[Source data]

====

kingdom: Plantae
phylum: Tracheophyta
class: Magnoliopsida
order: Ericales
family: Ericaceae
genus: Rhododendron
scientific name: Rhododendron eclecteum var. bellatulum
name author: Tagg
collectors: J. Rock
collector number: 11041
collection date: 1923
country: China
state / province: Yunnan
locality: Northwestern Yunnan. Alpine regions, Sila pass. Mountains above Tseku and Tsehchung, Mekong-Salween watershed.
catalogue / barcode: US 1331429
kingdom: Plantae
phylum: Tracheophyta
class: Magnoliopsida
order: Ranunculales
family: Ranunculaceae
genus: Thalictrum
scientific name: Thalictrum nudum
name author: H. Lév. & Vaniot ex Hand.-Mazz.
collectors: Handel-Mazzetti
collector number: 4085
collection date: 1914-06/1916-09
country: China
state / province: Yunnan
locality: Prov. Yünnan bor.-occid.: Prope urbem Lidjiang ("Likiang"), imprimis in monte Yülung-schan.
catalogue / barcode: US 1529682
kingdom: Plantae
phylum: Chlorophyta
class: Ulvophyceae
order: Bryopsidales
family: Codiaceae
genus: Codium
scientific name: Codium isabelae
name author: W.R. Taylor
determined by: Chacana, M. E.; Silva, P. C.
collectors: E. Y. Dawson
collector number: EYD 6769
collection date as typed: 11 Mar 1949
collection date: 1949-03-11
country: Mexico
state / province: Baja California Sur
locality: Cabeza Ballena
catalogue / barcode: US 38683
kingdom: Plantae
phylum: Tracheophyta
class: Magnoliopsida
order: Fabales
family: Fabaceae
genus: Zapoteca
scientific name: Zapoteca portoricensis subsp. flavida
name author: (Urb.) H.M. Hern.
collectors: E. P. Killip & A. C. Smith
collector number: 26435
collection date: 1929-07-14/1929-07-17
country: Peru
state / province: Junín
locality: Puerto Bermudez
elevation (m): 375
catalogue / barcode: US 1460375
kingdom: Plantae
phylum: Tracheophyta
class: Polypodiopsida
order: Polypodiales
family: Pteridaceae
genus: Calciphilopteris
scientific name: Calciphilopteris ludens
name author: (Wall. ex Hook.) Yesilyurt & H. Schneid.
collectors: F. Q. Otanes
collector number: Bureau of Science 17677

====

| Written request |
Rewrite all of the records above, putting "collected by" wherever "collectors" appears and keeping everything else the same.

| Exercise solution |
kingdom: Plantae
phylum: Tracheophyta
class: Magnoliopsida
order: Ericales
family: Ericaceae
genus: Rhododendron
scientific name: Rhododendron eclecteum var. bellatulum
name author: Tagg
collected by: J. Rock
collector number: 11041
collection date: 1923
country: China
state / province: Yunnan
locality: Northwestern Yunnan. Alpine regions, Sila pass. Mountains above Tseku and Tsehchung, Mekong-Salween watershed.
catalogue / barcode: US 1331429
kingdom: Plantae
phylum: Tracheophyta
class: Magnoliopsida
order: Ranunculales
family: Ranunculaceae
genus: Thalictrum
scientific name: Thalictrum nudum
name author: H. Lév. & Vaniot ex Hand.-Mazz.
collected by: Handel-Mazzetti
collector number: 4085
collection date: 1914-06/1916-09
country: China
state / province: Yunnan
locality: Prov. Yünnan bor.-occid.: Prope urbem Lidjiang ("Likiang"), imprimis in monte Yülung-schan.
catalogue / barcode: US 1529682
kingdom: Plantae
phylum: Chlorophyta
class: Ulvophyceae
order: Bryopsidales
family: Codiaceae
genus: Codium
scientific name: Codium isabelae
name author: W.R. Taylor
determined by: Chacana, M. E.; Silva, P. C.
collected by: E. Y. Dawson
collector number: EYD 6769
collection date as typed: 11 Mar 1949
collection date: 1949-03-11
country: Mexico
state / province: Baja California Sur
locality: Cabeza Ballena
catalogue / barcode: US 38683
kingdom: Plantae
phylum: Tracheophyta
class: Magnoliopsida
order: Fabales
family: Fabaceae
genus: Zapoteca
scientific name: Zapoteca portoricensis subsp. flavida
name author: (Urb.) H.M. Hern.
collected by: E. P. Killip & A. C. Smith
collector number: 26435
collection date: 1929-07-14/1929-07-17
country: Peru
state / province: Junín
locality: Puerto Bermudez
elevation (m): 375
catalogue / barcode: US 1460375
kingdom: Plantae
phylum: Tracheophyta
class: Polypodiopsida
order: Polypodiales
family: Pteridaceae
genus: Calciphilopteris
scientific name: Calciphilopteris ludens
name author: (Wall. ex Hook.) Yesilyurt & H. Schneid.
collected by: F. Q. Otanes
collector number: Bureau of Science 17677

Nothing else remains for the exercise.